Given information:
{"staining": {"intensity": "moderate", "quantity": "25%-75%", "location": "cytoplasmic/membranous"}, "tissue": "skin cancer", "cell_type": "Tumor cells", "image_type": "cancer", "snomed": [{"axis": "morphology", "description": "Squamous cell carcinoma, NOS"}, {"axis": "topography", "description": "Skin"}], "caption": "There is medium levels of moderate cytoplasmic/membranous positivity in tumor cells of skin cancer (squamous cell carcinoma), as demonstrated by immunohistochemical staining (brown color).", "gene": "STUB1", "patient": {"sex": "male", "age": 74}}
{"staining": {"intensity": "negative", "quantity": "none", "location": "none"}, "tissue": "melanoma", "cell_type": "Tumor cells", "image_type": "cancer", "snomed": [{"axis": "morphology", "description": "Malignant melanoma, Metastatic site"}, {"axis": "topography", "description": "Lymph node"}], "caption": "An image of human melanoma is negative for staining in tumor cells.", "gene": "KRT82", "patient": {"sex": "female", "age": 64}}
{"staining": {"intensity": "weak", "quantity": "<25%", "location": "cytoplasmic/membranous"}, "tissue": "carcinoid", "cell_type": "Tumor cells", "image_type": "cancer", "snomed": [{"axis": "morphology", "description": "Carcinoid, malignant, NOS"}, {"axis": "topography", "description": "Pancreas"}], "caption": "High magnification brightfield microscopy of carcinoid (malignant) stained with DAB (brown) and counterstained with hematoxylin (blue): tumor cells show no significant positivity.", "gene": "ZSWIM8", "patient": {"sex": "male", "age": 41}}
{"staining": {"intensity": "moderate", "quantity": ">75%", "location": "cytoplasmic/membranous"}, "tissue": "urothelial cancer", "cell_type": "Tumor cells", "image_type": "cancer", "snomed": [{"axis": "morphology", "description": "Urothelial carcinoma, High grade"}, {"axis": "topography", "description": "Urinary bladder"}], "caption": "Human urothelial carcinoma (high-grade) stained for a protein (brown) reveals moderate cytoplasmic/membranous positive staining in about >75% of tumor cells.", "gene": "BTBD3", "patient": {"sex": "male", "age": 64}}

Exercise instructions: The task requires that all the material be restated word for word.

Exercise result:
{"staining": {"intensity": "moderate", "quantity": "25%-75%", "location": "cytoplasmic/membranous"}, "tissue": "skin cancer", "cell_type": "Tumor cells", "image_type": "cancer", "snomed": [{"axis": "morphology", "description": "Squamous cell carcinoma, NOS"}, {"axis": "topography", "description": "Skin"}], "caption": "There is medium levels of moderate cytoplasmic/membranous positivity in tumor cells of skin cancer (squamous cell carcinoma), as demonstrated by immunohistochemical staining (brown color).", "gene": "STUB1", "patient": {"sex": "male", "age": 74}}
{"staining": {"intensity": "negative", "quantity": "none", "location": "none"}, "tissue": "melanoma", "cell_type": "Tumor cells", "image_type": "cancer", "snomed": [{"axis": "morphology", "description": "Malignant melanoma, Metastatic site"}, {"axis": "topography", "description": "Lymph node"}], "caption": "An image of human melanoma is negative for staining in tumor cells.", "gene": "KRT82", "patient": {"sex": "female", "age": 64}}
{"staining": {"intensity": "weak", "quantity": "<25%", "location": "cytoplasmic/membranous"}, "tissue": "carcinoid", "cell_type": "Tumor cells", "image_type": "cancer", "snomed": [{"axis": "morphology", "description": "Carcinoid, malignant, NOS"}, {"axis": "topography", "description": "Pancreas"}], "caption": "High magnification brightfield microscopy of carcinoid (malignant) stained with DAB (brown) and counterstained with hematoxylin (blue): tumor cells show no significant positivity.", "gene": "ZSWIM8", "patient": {"sex": "male", "age": 41}}
{"staining": {"intensity": "moderate", "quantity": ">75%", "location": "cytoplasmic/membranous"}, "tissue": "urothelial cancer", "cell_type": "Tumor cells", "image_type": "cancer", "snomed": [{"axis": "morphology", "description": "Urothelial carcinoma, High grade"}, {"axis": "topography", "description": "Urinary bladder"}], "caption": "Human urothelial carcinoma (high-grade) stained for a protein (brown) reveals moderate cytoplasmic/membranous positive staining in about >75% of tumor cells.", "gene": "BTBD3", "patient": {"sex": "male", "age": 64}}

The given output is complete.